**YOUR GOAL**
Find the lines in the listing below that have the word "center" and give their count, nothing else.

**MATERIAL PROVIDED**

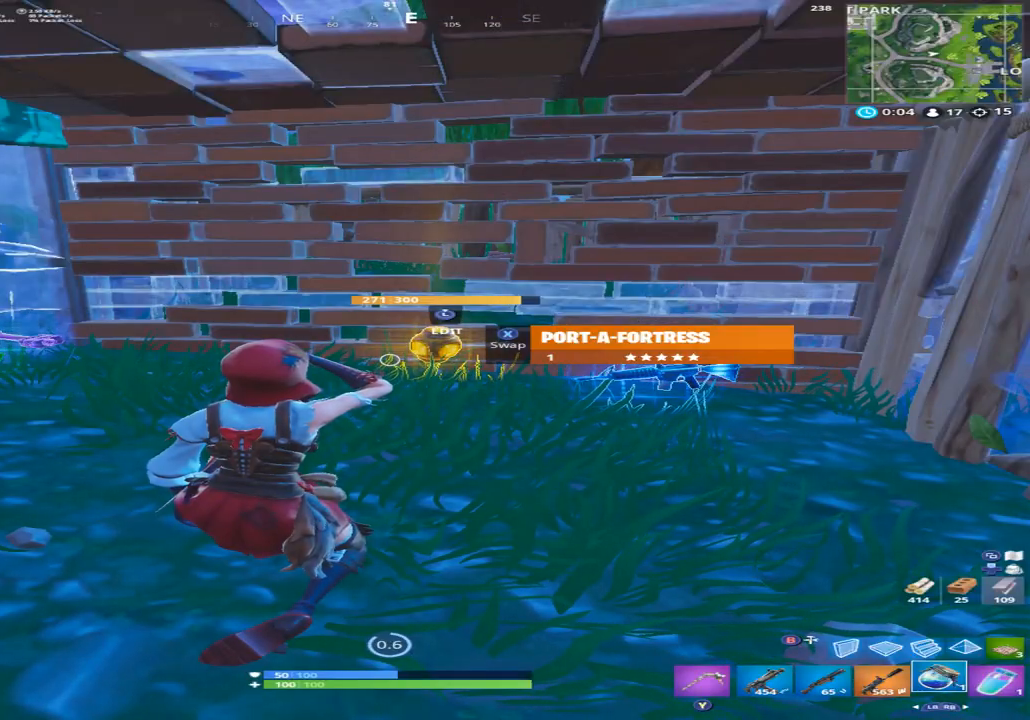
{"buttons": [], "left_stick": "center", "right_stick": "center", "events": []}
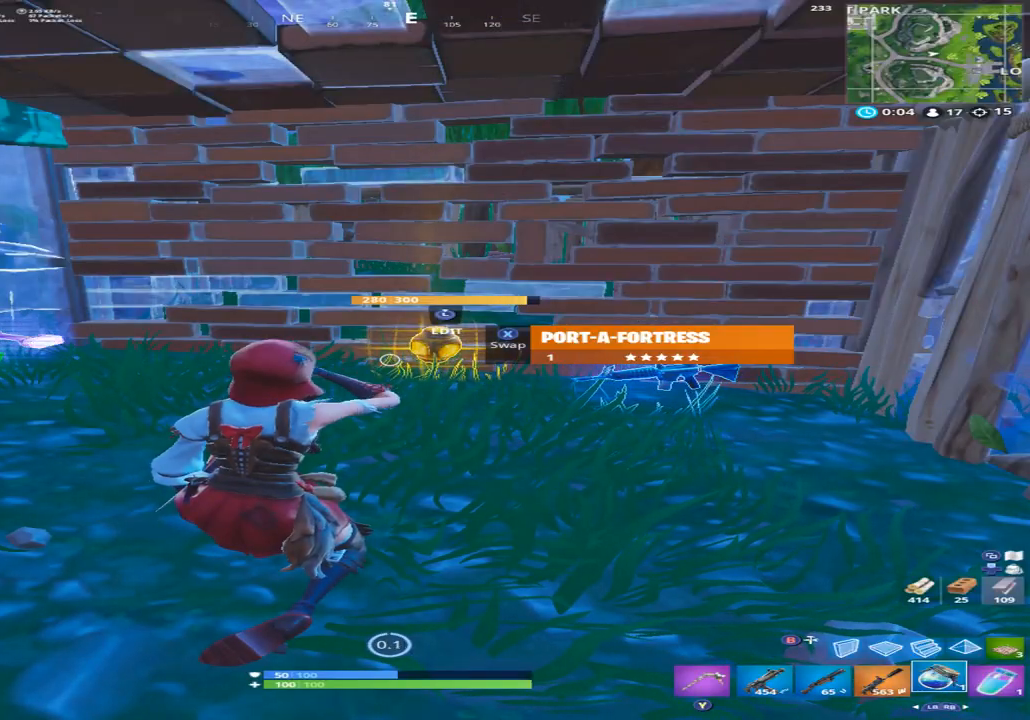
{"buttons": [], "left_stick": "down-left", "right_stick": "left", "events": [[133, "right_stick", "up-right"], [300, "X", "down"], [300, "right_stick", "up-left"], [367, "X", "up"], [367, "right_stick", "left"], [500, "left_stick", "down-left"]]}
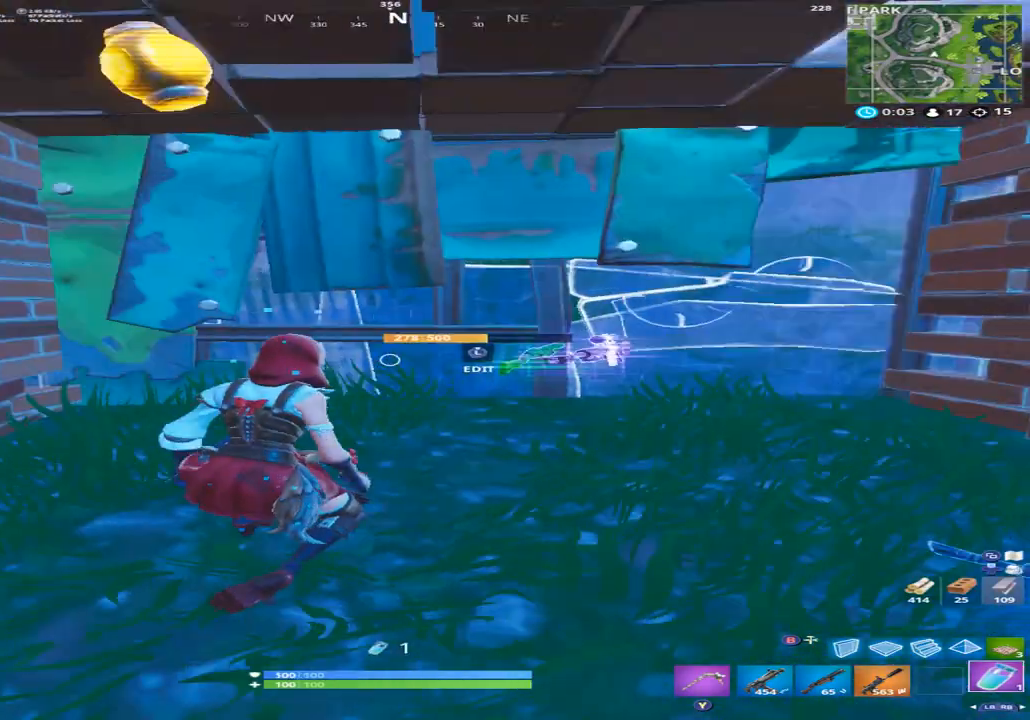
{"buttons": [], "left_stick": "right", "right_stick": "up", "events": [[67, "left_stick", "left"], [133, "right_stick", "up"], [267, "L3", "down"], [300, "right_stick", "up-left"], [400, "L3", "up"], [467, "left_stick", "right"], [500, "right_stick", "up"]]}
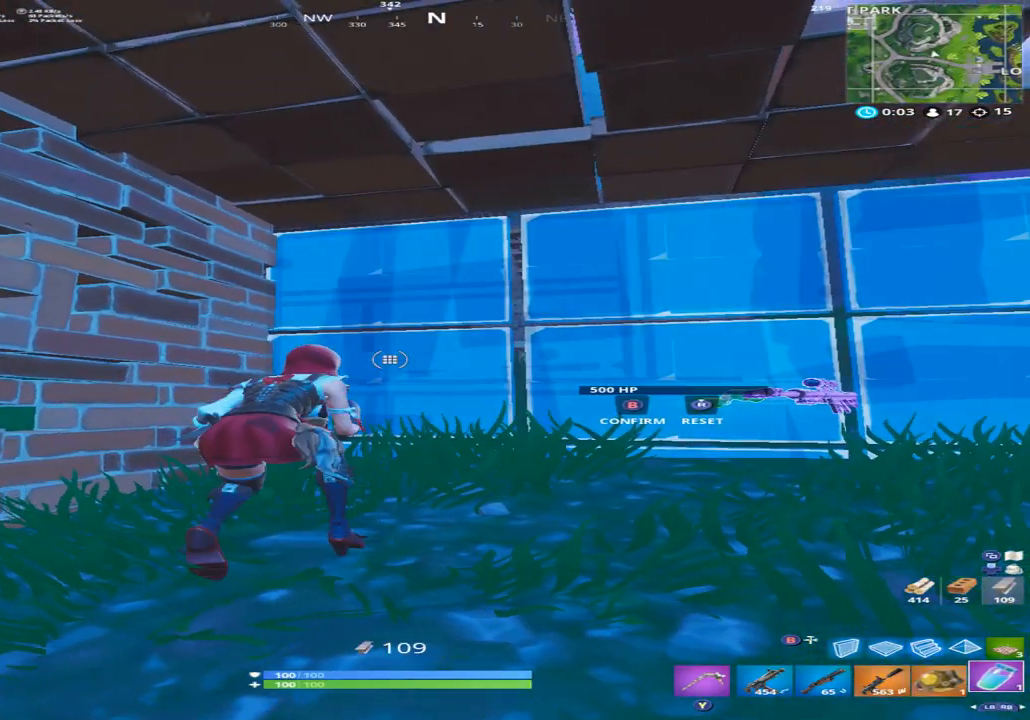
{"buttons": [], "left_stick": "center", "right_stick": "center", "events": [[67, "R2", "down"], [167, "left_stick", "up"], [300, "right_stick", "down-right"], [333, "B", "down"], [333, "left_stick", "up-left"], [467, "B", "up"], [500, "R2", "up"], [500, "left_stick", "center"], [500, "right_stick", "center"]]}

**RESPONSE BELOW**
2